Fine-tuning posts on this forum mostly focus on models, LoRA configs, and trainers. The input layer — the dataset — gets far less attention, even though most failed fine-tunes we see in practice come down to dirty data.
At ModelBrew we spend most of our time on this problem. So we ran a small reproducible experiment to put numbers on it.
Setup
We took four well-known instruction-tuning datasets from the Hub (searchable by name): medalpaca/medical_meadow_medqa, b-mc2/sql-create-context, openai/gsm8k, and gbharti/finance-alpaca.
For each, we converted rows to {instruction, output} JSONL, trimmed to roughly 2 MB, and injected a known, fixed amount of noise on top of the clean baseline:
| Noise category | Injected fraction |
|---|---|
| Exact duplicate rows | ~1.0% |
Empty output |
~1.0% |
One-word outputs ("ok", ".", "yes") |
~1.0% |
HTML-wrapped outputs (<p>…</p>, &) |
~0.5% |
| Leading/trailing whitespace + zero-width unicode | ~0.5% |
Ground-truth counts per file are known to the row. We then scanned each poisoned file with the ModelBrew Dataset Optimizer.

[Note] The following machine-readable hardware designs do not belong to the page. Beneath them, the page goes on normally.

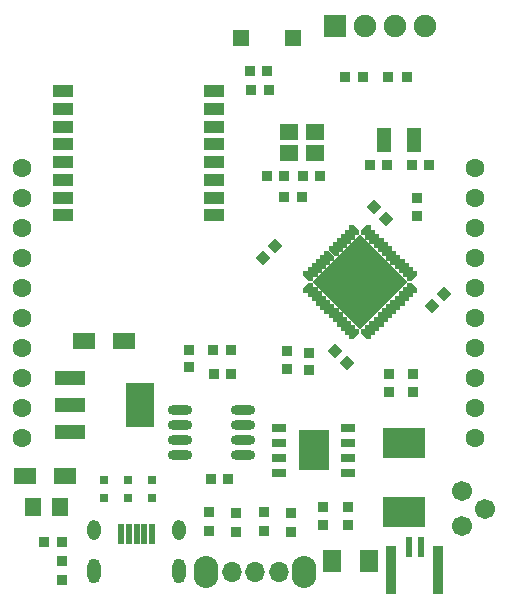
<source format=gts>
G04*
G04 #@! TF.GenerationSoftware,Altium Limited,Altium Designer,22.11.1 (43)*
G04*
G04 Layer_Color=8388736*
%FSLAX25Y25*%
%MOIN*%
G70*
G04*
G04 #@! TF.SameCoordinates,CE4FA216-54C7-4044-9C64-AD491F851F59*
G04*
G04*
G04 #@! TF.FilePolarity,Negative*
G04*
G01*
G75*
%ADD48P,0.31754X4X270.0*%
G04:AMPARAMS|DCode=49|XSize=43.43mil|YSize=19.02mil|CornerRadius=0mil|HoleSize=0mil|Usage=FLASHONLY|Rotation=225.000|XOffset=0mil|YOffset=0mil|HoleType=Round|Shape=Round|*
%AMOVALD49*
21,1,0.02441,0.01902,0.00000,0.00000,225.0*
1,1,0.01902,0.00863,0.00863*
1,1,0.01902,-0.00863,-0.00863*
%
%ADD49OVALD49*%

G04:AMPARAMS|DCode=50|XSize=19.02mil|YSize=43.43mil|CornerRadius=0mil|HoleSize=0mil|Usage=FLASHONLY|Rotation=225.000|XOffset=0mil|YOffset=0mil|HoleType=Round|Shape=Round|*
%AMOVALD50*
21,1,0.02441,0.01902,0.00000,0.00000,315.0*
1,1,0.01902,-0.00863,0.00863*
1,1,0.01902,0.00863,-0.00863*
%
%ADD50OVALD50*%

%ADD51R,0.13904X0.09928*%
%ADD52R,0.03802X0.03575*%
%ADD53R,0.03550X0.03550*%
%ADD54R,0.03400X0.03400*%
%ADD55R,0.05124X0.02762*%
%ADD56R,0.09849X0.13392*%
%ADD57R,0.02762X0.02762*%
%ADD58O,0.08143X0.03280*%
%ADD59P,0.04808X4X90.0*%
%ADD60R,0.04737X0.07887*%
%ADD61R,0.06312X0.05524*%
%ADD62R,0.03575X0.03802*%
%ADD63R,0.05243X0.05754*%
%ADD64R,0.03550X0.03550*%
%ADD65R,0.01975X0.06699*%
%ADD66R,0.03550X0.16148*%
%ADD67R,0.07099X0.03950*%
%ADD68R,0.09613X0.14573*%
%ADD69R,0.10243X0.04731*%
%ADD70R,0.05656X0.06306*%
%ADD71P,0.04808X4X360.0*%
%ADD72R,0.07319X0.05502*%
%ADD73R,0.06247X0.07203*%
%ADD74R,0.03400X0.03400*%
%ADD75O,0.06699X0.06699*%
%ADD76O,0.08274X0.10636*%
%ADD77R,0.07493X0.07493*%
%ADD78C,0.07493*%
%ADD79O,0.04337X0.08274*%
%ADD80O,0.04337X0.06699*%
%ADD81C,0.06699*%
%ADD82C,0.06299*%
D48*
X120000Y105500D02*
D03*
D49*
X121944Y122760D02*
D03*
X123337Y121368D02*
D03*
X124730Y119975D02*
D03*
X126123Y118581D02*
D03*
X127516Y117189D02*
D03*
X128909Y115796D02*
D03*
X130295Y114409D02*
D03*
X131688Y113017D02*
D03*
X133081Y111624D02*
D03*
X134474Y110231D02*
D03*
X135867Y108837D02*
D03*
X137260Y107445D02*
D03*
X118055Y88240D02*
D03*
X116662Y89632D02*
D03*
X115269Y91026D02*
D03*
X113876Y92418D02*
D03*
X112483Y93812D02*
D03*
X111090Y95205D02*
D03*
X109704Y96590D02*
D03*
X108311Y97983D02*
D03*
X106918Y99376D02*
D03*
X105525Y100769D02*
D03*
X104132Y102163D02*
D03*
X102739Y103556D02*
D03*
D50*
X137260D02*
D03*
X135867Y102163D02*
D03*
X134474Y100769D02*
D03*
X133081Y99376D02*
D03*
X131688Y97983D02*
D03*
X130295Y96590D02*
D03*
X128909Y95205D02*
D03*
X127516Y93812D02*
D03*
X126123Y92418D02*
D03*
X124730Y91026D02*
D03*
X123337Y89632D02*
D03*
X121944Y88240D02*
D03*
X102739Y107445D02*
D03*
X104132Y108837D02*
D03*
X105525Y110231D02*
D03*
X106918Y111624D02*
D03*
X108311Y113017D02*
D03*
X109704Y114409D02*
D03*
X111090Y115796D02*
D03*
X112483Y117189D02*
D03*
X113876Y118581D02*
D03*
X115269Y119975D02*
D03*
X116662Y121368D02*
D03*
X118055Y122760D02*
D03*
D51*
X134500Y28986D02*
D03*
Y52014D02*
D03*
D52*
X137500Y75000D02*
D03*
Y69068D02*
D03*
X129500Y75000D02*
D03*
Y69068D02*
D03*
X95500Y76568D02*
D03*
Y82500D02*
D03*
X139000Y133432D02*
D03*
Y127500D02*
D03*
X116000Y30500D02*
D03*
Y24568D02*
D03*
X107500D02*
D03*
Y30500D02*
D03*
D53*
X129205Y173973D02*
D03*
X135500Y174000D02*
D03*
D54*
X70400Y40000D02*
D03*
X76000D02*
D03*
X123200Y144500D02*
D03*
X128800D02*
D03*
X142800D02*
D03*
X137200D02*
D03*
X89000Y176000D02*
D03*
X83400D02*
D03*
X77000Y75000D02*
D03*
X71400D02*
D03*
X94500Y141000D02*
D03*
X88900D02*
D03*
X100900D02*
D03*
X106500D02*
D03*
D55*
X93050Y57000D02*
D03*
Y52000D02*
D03*
Y47000D02*
D03*
Y42000D02*
D03*
X115950D02*
D03*
Y47000D02*
D03*
Y52000D02*
D03*
Y57000D02*
D03*
D56*
X104500Y49500D02*
D03*
D57*
X34500Y33547D02*
D03*
Y39452D02*
D03*
X42500D02*
D03*
Y33547D02*
D03*
X50500Y39452D02*
D03*
Y33547D02*
D03*
D58*
X59939Y63000D02*
D03*
Y58000D02*
D03*
Y53000D02*
D03*
Y48000D02*
D03*
X81061Y63000D02*
D03*
Y58000D02*
D03*
Y53000D02*
D03*
Y48000D02*
D03*
D59*
X144000Y97500D02*
D03*
X147960Y101460D02*
D03*
X87540Y113540D02*
D03*
X91500Y117500D02*
D03*
D60*
X128078Y153000D02*
D03*
X137922D02*
D03*
D61*
X105000Y155500D02*
D03*
X96338D02*
D03*
Y148610D02*
D03*
X105000D02*
D03*
D62*
X89432Y169500D02*
D03*
X83500D02*
D03*
X115034Y174000D02*
D03*
X120966D02*
D03*
X14534Y19000D02*
D03*
X20466D02*
D03*
X71068Y83000D02*
D03*
X77000D02*
D03*
X94568Y134000D02*
D03*
X100500D02*
D03*
D63*
X80398Y187000D02*
D03*
X97602D02*
D03*
D64*
X20527Y6205D02*
D03*
X20500Y12500D02*
D03*
X97000Y28610D02*
D03*
X97027Y22315D02*
D03*
X87888Y22705D02*
D03*
X87862Y29000D02*
D03*
X78638Y28610D02*
D03*
X78666Y22315D02*
D03*
X69527Y22705D02*
D03*
X69500Y29000D02*
D03*
D65*
X136166Y17368D02*
D03*
X140102D02*
D03*
X50618Y21648D02*
D03*
X48059D02*
D03*
X45500D02*
D03*
X42940D02*
D03*
X40381D02*
D03*
D66*
X130252Y9500D02*
D03*
X146000D02*
D03*
D67*
X20803Y157358D02*
D03*
Y133736D02*
D03*
X71197D02*
D03*
Y145547D02*
D03*
Y157358D02*
D03*
Y163264D02*
D03*
X20803Y151453D02*
D03*
Y163264D02*
D03*
Y169169D02*
D03*
Y127831D02*
D03*
X71197Y139642D02*
D03*
Y169169D02*
D03*
X20803Y139642D02*
D03*
X71197Y127831D02*
D03*
X20803Y145547D02*
D03*
X71197Y151453D02*
D03*
D68*
X46693Y64500D02*
D03*
D69*
X23307Y55445D02*
D03*
Y64500D02*
D03*
Y73555D02*
D03*
D70*
X11004Y30500D02*
D03*
X20000D02*
D03*
D71*
X115500Y78500D02*
D03*
X111540Y82460D02*
D03*
X124500Y130500D02*
D03*
X128460Y126540D02*
D03*
D72*
X41139Y86000D02*
D03*
X27861D02*
D03*
X8361Y41000D02*
D03*
X21639D02*
D03*
D73*
X123000Y12500D02*
D03*
X110460D02*
D03*
D74*
X63000Y83000D02*
D03*
Y77400D02*
D03*
X103000Y82000D02*
D03*
Y76400D02*
D03*
D75*
X77126Y9000D02*
D03*
X92874D02*
D03*
X85000D02*
D03*
D76*
X101339D02*
D03*
X68661D02*
D03*
D77*
X111500Y191000D02*
D03*
D78*
X121500D02*
D03*
X131500D02*
D03*
X141500D02*
D03*
D79*
X31332Y9208D02*
D03*
X59672Y9214D02*
D03*
D80*
X59669Y22793D02*
D03*
X31329Y22787D02*
D03*
D81*
X154020Y24095D02*
D03*
Y35906D02*
D03*
X161500Y30000D02*
D03*
D82*
X158268Y143425D02*
D03*
Y133425D02*
D03*
Y123425D02*
D03*
Y113425D02*
D03*
Y103425D02*
D03*
Y93425D02*
D03*
Y83425D02*
D03*
Y73425D02*
D03*
Y63425D02*
D03*
Y53425D02*
D03*
X7087Y143425D02*
D03*
Y133425D02*
D03*
Y123425D02*
D03*
Y113425D02*
D03*
Y103425D02*
D03*
Y93425D02*
D03*
Y83425D02*
D03*
Y73425D02*
D03*
Y63425D02*
D03*
Y53425D02*
D03*
M02*

</source>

What we injected, per file
| file | rows | duplicate | empty | too-short | html | whitespace |
|---|---|---|---|---|---|---|
| finance-alpaca | 1848 | 18 | 18 | 18 | 9 | 9 |
| medical_meadow_medqa | 2033 | 20 | 20 | 20 | 10 | 10 |
| gsm8k | 3807 | 37 | 37 | 37 | 18 | 18 |
| sql-create-context | 7238 | 71 | 71 | 71 | 35 | 35 |
The Optimizer caught the injected noise across all four files. One surprise worth flagging: even before we added any noise, the raw finance-alpaca source had real PII rows and “As an AI language model…” slop leaking through. The scanner caught those too. Public HF datasets are not as clean as people assume.
Why this matters for anyone fine-tuning here
Common data pathologies we see in customer datasets that don’t fail CI but quietly degrade the trained model:
- 30–50% near-duplicates from upstream scraping → wasted compute and implicit upweighting of a few examples.
- PII leaking through from customer support logs → memorization and extractable-at-inference risk.
- HTML/markdown from web scrapes → models learn to emit markup.
- A few percent of rows containing “As an AI language model…” slop → unintended persona injection.
- Empty or one-word completions teaching the model to output nothing.
None of this is visible from eyeballing the first 20 rows.
Artifacts and where to try it
We’ve published the 4 poisoned test files plus a JSON manifest of the exact injection counts as a Hub dataset so others can benchmark their own data-quality tools against the same ground truth: modelbrew/optimizer-noise-benchmark.
The scanner itself — score, per-issue breakdown, one-click autofix, and export — is a free tool at app.modelbrew.ai. No signup needed to scan a file.
Happy to discuss methodology, add more datasets to the benchmark, or hear what noise categories we should inject next. If you’ve shipped a fine-tune that went sideways because of data, what was the root cause?